I see that the
Wall Street Journal has an editorial today coming down just about exactly where I did yesterday. I appreciate the confirmation. Just because the Second Amendment grants individuals the right to keep and bear arms doesn't mean that the state cannot, with valid reasons, limit that right.
By the way, a victory for gun rights in Heller would not ban all gun regulation, any more than the Court's support for the First Amendment bars every restraint on free speech. The Supreme Court has allowed limits on speech inciting violence or disrupting civil order. In the same way, a judgment that the Second Amendment is an individual right could allow reasonable limits on gun use, such as to protect public safety.
Who knows what level of scrutiny the Supreme Court would apply to gun rights. As the WSJ says, it's probably all up to Justice Kennedy.
As a practical matter on the Court, the outcome in D.C. v. Heller might well be decided by one man: Anthony Kennedy, the most protean of Justices. However, in recent years he has also been one of the most aggressive Justices in asserting any number of other rights to justify his opinions on various social issues. It would seriously harm the Court's credibility if Justice Kennedy and the Court's liberal wing now turned around and declared the right "to keep and bear arms" a dead letter because it didn't comport with their current policy views on gun control. This potential contradiction may explain why no less a liberal legal theorist than Harvard's Laurence Tribe has come around to an "individual rights" understanding of the Second Amendment.

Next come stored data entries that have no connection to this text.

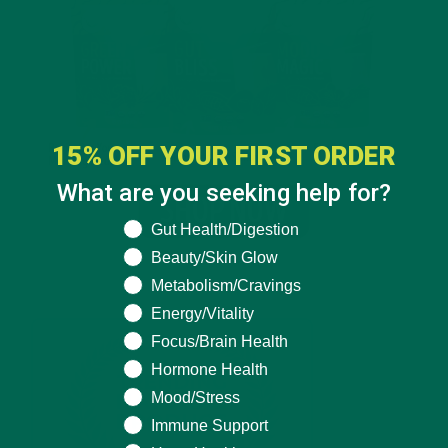
15% OFF YOUR FIRST ORDER
What are you seeking help for?
What are you seeking help for?
Gut Health/Digestion
Beauty/Skin Glow
Metabolism/Cravings
Energy/Vitality
Focus/Brain Health
Hormone Health
Mood/Stress
Immune Support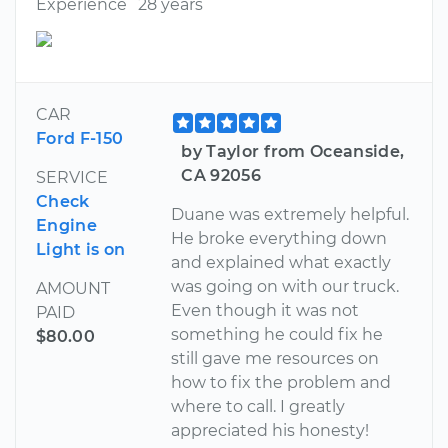
Experience
28 years
CAR
Ford F-150
by Taylor from Oceanside,
CA 92056
SERVICE
Check
Duane was extremely helpful.
Engine
He broke everything down
Light is on
and explained what exactly
was going on with our truck.
AMOUNT
Even though it was not
PAID
something he could fix he
$80.00
still gave me resources on
how to fix the problem and
where to call. I greatly
appreciated his honesty!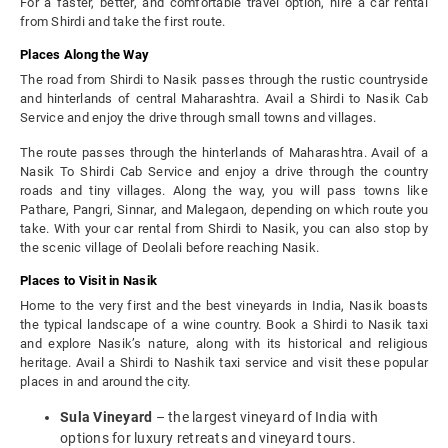
For a faster, better, and comfortable travel option, hire a car rental
from Shirdi and take the first route.
Places Along the Way
The road from Shirdi to Nasik passes through the rustic countryside
and hinterlands of central Maharashtra. Avail a Shirdi to Nasik Cab
Service and enjoy the drive through small towns and villages.
The route passes through the hinterlands of Maharashtra. Avail of a
Nasik To Shirdi Cab Service and enjoy a drive through the country
roads and tiny villages. Along the way, you will pass towns like
Pathare, Pangri, Sinnar, and Malegaon, depending on which route you
take. With your car rental from Shirdi to Nasik, you can also stop by
the scenic village of Deolali before reaching Nasik.
Places to Visit in Nasik
Home to the very first and the best vineyards in India, Nasik boasts
the typical landscape of a wine country. Book a Shirdi to Nasik taxi
and explore Nasik’s nature, along with its historical and religious
heritage. Avail a Shirdi to Nashik taxi service and visit these popular
places in and around the city.
Sula Vineyard
– the largest vineyard of India with
options for luxury retreats and vineyard tours.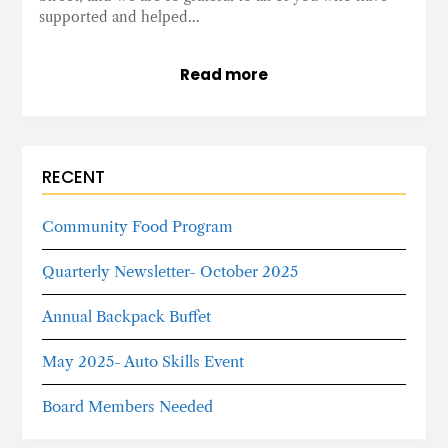
supported and helped…
Read more
RECENT
Community Food Program
Quarterly Newsletter- October 2025
Annual Backpack Buffet
May 2025- Auto Skills Event
Board Members Needed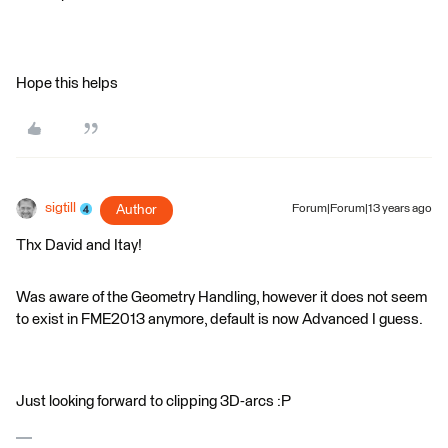
Hope this helps
sigtill
Author
Forum|Forum|13 years ago
Thx David and Itay!
Was aware of the Geometry Handling, however it does not seem
to exist in FME2013 anymore, default is now Advanced I guess.
Just looking forward to clipping 3D-arcs :P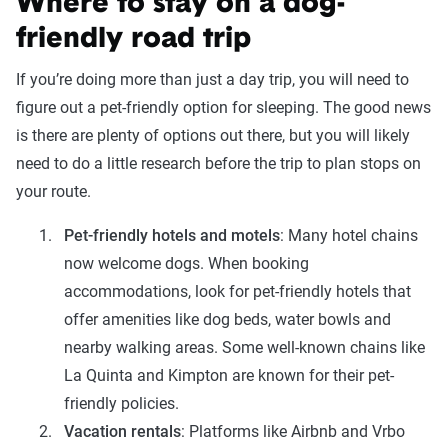
Where to stay on a dog-
friendly road trip
If you’re doing more than just a day trip, you will need to
figure out a pet-friendly option for sleeping. The good news
is there are plenty of options out there, but you will likely
need to do a little research before the trip to plan stops on
your route.
Pet-friendly hotels and motels
: Many hotel chains
now welcome dogs. When booking
accommodations, look for pet-friendly hotels that
offer amenities like dog beds, water bowls and
nearby walking areas. Some well-known chains like
La Quinta and Kimpton are known for their pet-
friendly policies.
Vacation rentals
: Platforms like Airbnb and Vrbo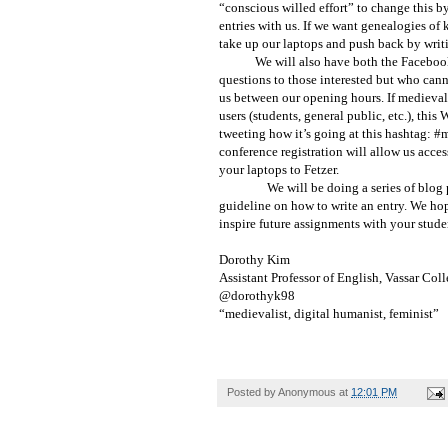
“conscious willed effort” to change this 
entries with us. If we want genealogies of
take up our laptops and push back by writ
We will also have both the Facebo
questions to those interested but who cann
us between our opening hours. If medievali
users (students, general public, etc.), this
tweeting how it’s going at this hashtag: #m
conference registration will allow us acces
your laptops to Fetzer.
We will be doing a series of blog 
guideline on how to write an entry. We ho
inspire future assignments with your stude
Dorothy Kim
Assistant Professor of English, Vassar Col
@dorothyk98
“medievalist, digital humanist, feminist”
Posted by
Anonymous
at
12:01 PM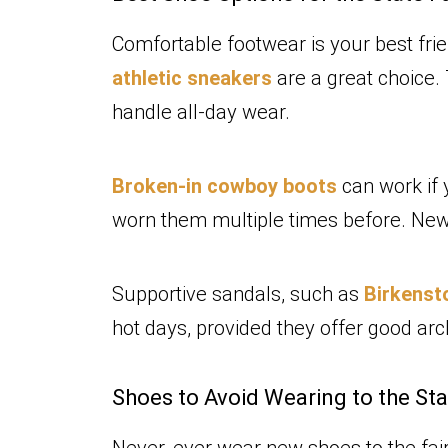
Comfortable footwear is your best fri
athletic sneakers
are a great choice.
handle all-day wear.
Broken-in cowboy boots
can work if 
worn them multiple times before. New 
Supportive sandals, such as
Birkens
hot days, provided they offer good ar
Shoes to Avoid Wearing to the Sta
Never, ever wear new shoes to the fair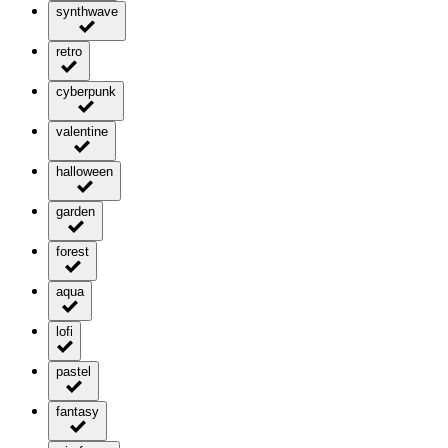
synthwave
retro
cyberpunk
valentine
halloween
garden
forest
aqua
lofi
pastel
fantasy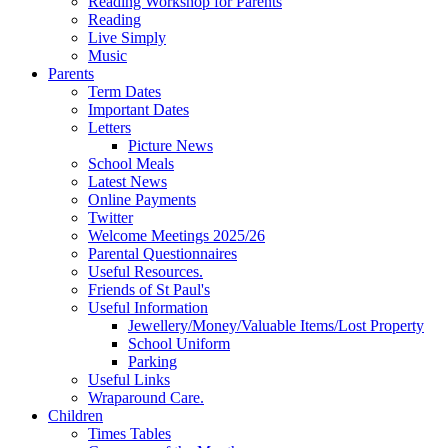
Reading Workshop for Parents
Reading
Live Simply
Music
Parents
Term Dates
Important Dates
Letters
Picture News
School Meals
Latest News
Online Payments
Twitter
Welcome Meetings 2025/26
Parental Questionnaires
Useful Resources.
Friends of St Paul's
Useful Information
Jewellery/Money/Valuable Items/Lost Property
School Uniform
Parking
Useful Links
Wraparound Care.
Children
Times Tables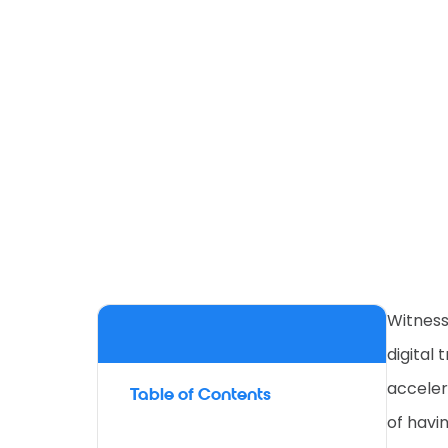
Witness
digital
acceler
Table of Contents
of havi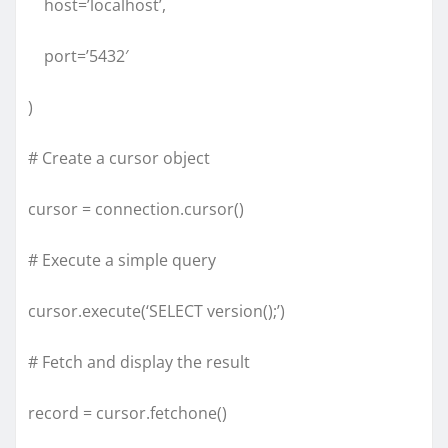
host=’localhost’,
port=’5432′
)
# Create a cursor object
cursor = connection.cursor()
# Execute a simple query
cursor.execute(‘SELECT version();’)
# Fetch and display the result
record = cursor.fetchone()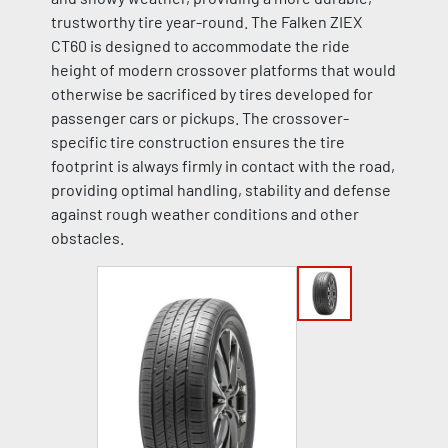
trustworthy tire year-round. The Falken ZIEX
CT60 is designed to accommodate the ride
height of modern crossover platforms that would
otherwise be sacrificed by tires developed for
passenger cars or pickups. The crossover-
specific tire construction ensures the tire
footprint is always firmly in contact with the road,
providing optimal handling, stability and defense
against rough weather conditions and other
obstacles.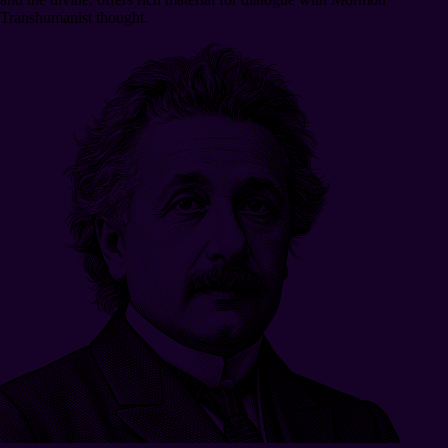
Transhumanist thought.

Yes, it's hard to keep arguing for implied rights to privacy and abortion and then turn around and deny a right that is explicitly there. It is hard to insist on an individual right to be protected from a warrantless search under the
Fourth Amendment which prefaces that right by speaking of "the right of the people" just as the Second Amendment does.
The right of the people to be secure in their persons, houses, papers, and effects, against unreasonable searches and seizures, shall not be violated, and no warrants shall issue, but upon probable cause, supported by oath or affirmation, and particularly describing the place to be searched, and the persons or things to be seized.